RUBINS: We figured out how to build these things at my studio in California, take them apart in sections, put them on many trucks… it’s kind of like a giant jigsaw puzzle.
SMALL: Yeah. I see you’ve done these shapes…
RUBINS: You know, the sculpture is a cross between a grotto, a painting, and a sculpture.
SMALL: Did you think about how these parts have been discarded again and again?
RUBINS: What I love about them is that they’ve had so much use. The initial use of what it was before it was these objects, and then thousands of children who jumped on these things and wore them down, and they’ve been painted and re-painted again. They had their own life way before I ever got them.

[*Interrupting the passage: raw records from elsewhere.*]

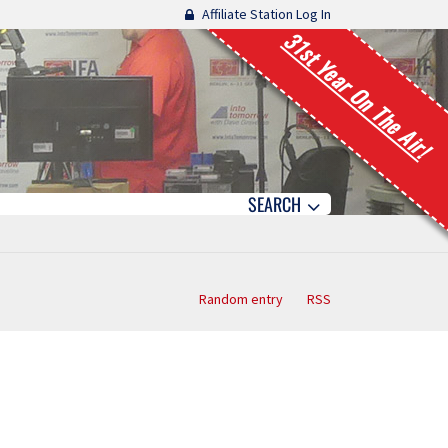
Affiliate Station Log In
31st Year On The Air!
SEARCH
Random entry
RSS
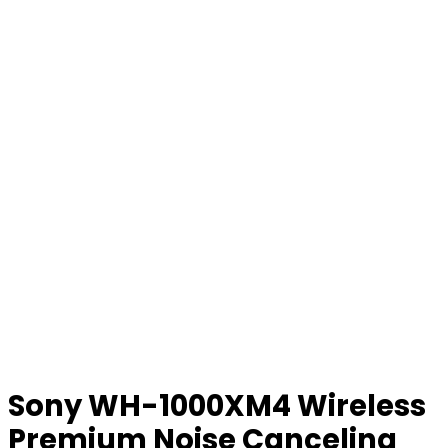
Sony WH-1000XM4 Wireless
Premium Noise Canceling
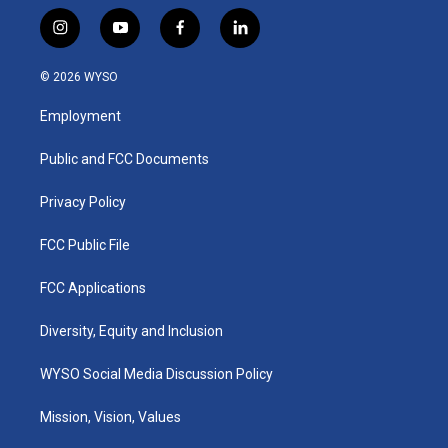
i
y
f
l
n
o
a
i
s
u
c
n
© 2026 WYSO
t
t
e
k
a
u
b
e
Employment
g
b
o
d
r
e
o
i
a
k
n
Public and FCC Documents
m
Privacy Policy
FCC Public File
FCC Applications
Diversity, Equity and Inclusion
WYSO Social Media Discussion Policy
Mission, Vision, Values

SMALL: It sounds like that life was very rooted in the actual transference of material. The experience of other people in relation to this material and that sort of history… different people had different experiences around it.
RUBINS: Yeah, that’s interesting to me. It’s interesting because you get these objects and you note that they’re loaded with this history, and it’s time for me to blow a new history into it.
SMALL: What would you like that history to be now?
RUBINS: Well, it is what it is. They’re sculptures.
SMALL: In your past public works, landscapes play a part in your sculptures. Do you see these being shown anywhere else, outside of a gallery?
RUBINS: I built them outside in my studio in Topanga Canyon. It’s funny; my friend would say, “Oh my goodness! Look at the hill! It’s having a conversation with the hill!” The work is having a conversation with the hill, or there are references to oak trees. For me, I love the idea of taking it from this place where it’s built, and bringing it into a beautiful clean, white space with beautiful skylights so the history of the environment where it’s built is embedded in the sculpture. But the environment isn’t there anymore. It’s a clean space; you can see the sculpture really clearly.
SMALL: You can still go around it, move around it, 360 degrees. Seeing it against a white wall versus seeing it against a landscape is a very different experience. Having this in a gallery in New York, how does it compare to doing a public installation in Chicago or Las Vegas, or New York?
RUBINS: It’s very different. When I built the piece at Lincoln Center, it was built for that specific site. We were building it on-site, and when I would see it shaping the structures around it, I could respond to the situation. What I love about this is that I can build it in my studio. These are all new works. They’re highly experimental for me to build it in my studio, where I have peace and quiet and wasn’t under any time pressure. The piece in Lincoln Center, we built that, I believe, in six nights. Because it was at Lincoln Center and that property was so busy, we would begin at 11 at night and working into the night isn’t an easy thing to do. I love working in my studio and waking up in the morning. My crew would get there and we would work every day in a gradual way. It was a beautiful thing for me to do. I love working like that.
SMALL: Even if you did want to work at night in the desert, that’s a possibility.
RUBINS: Yeah, but I don’t. I like to work in the day. [laughs]
SMALL: Would you say you’re a morning person?
RUBINS: Yes, definitely.
SMALL: Have you ever been a night owl?
RUBINS: Never.
SMALL: Do you have a favorite sculpture or a favorite part about any of the sculptures?
RUBINS: No, I love them all. I love the way the cables and the wires are working, the density and those little delicate parts and those little passages that are little tendrils that you can walk under. It’s quite beautiful. There’s a huge mass to it, but a remarkable delicacy at the same time.
SMALL: Earlier in your career, some of your sculptures were not built to last. Why is that different with these?
RUBINS: Because they’re so good. [laughs] I think we’ve been working on these for two years now.
SMALL: You still have any of those little animals left over?
RUBINS: Yeah. I like working with them. I have other ideas.
SMALL: Can I ask what those ideas are?
RUBINS: No. They’re just ideas. If I could explain it to you, I’d be a poet. But I’m not. The words don’t come.
“OUR FRIEND FLUID METAL” WILL BE ON DISPLAY AT GAGOSIAN GALLERY ON WEST 21 STREET THROUGH SEPTEMBER 13, 2014.